Among the records below, how many lines contain "Example"? State the number and nothing more.

[Supplied data — start]

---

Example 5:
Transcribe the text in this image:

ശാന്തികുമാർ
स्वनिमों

[Supplied data — finish]
[Supplied data — start]

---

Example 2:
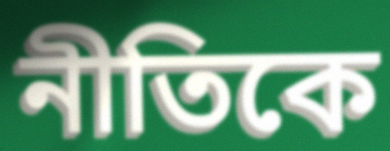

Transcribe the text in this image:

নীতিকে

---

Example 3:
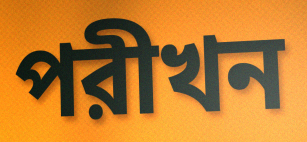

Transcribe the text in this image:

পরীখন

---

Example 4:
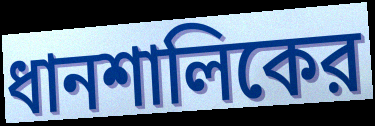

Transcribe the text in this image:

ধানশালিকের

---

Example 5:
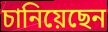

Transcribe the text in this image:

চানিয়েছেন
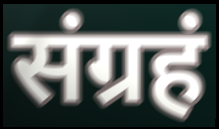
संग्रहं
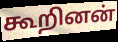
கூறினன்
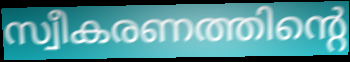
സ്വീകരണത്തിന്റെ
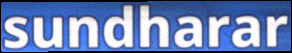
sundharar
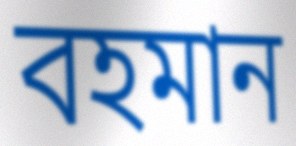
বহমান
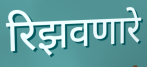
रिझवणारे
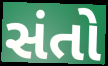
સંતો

[Supplied data — finish]

▸ Finished task
5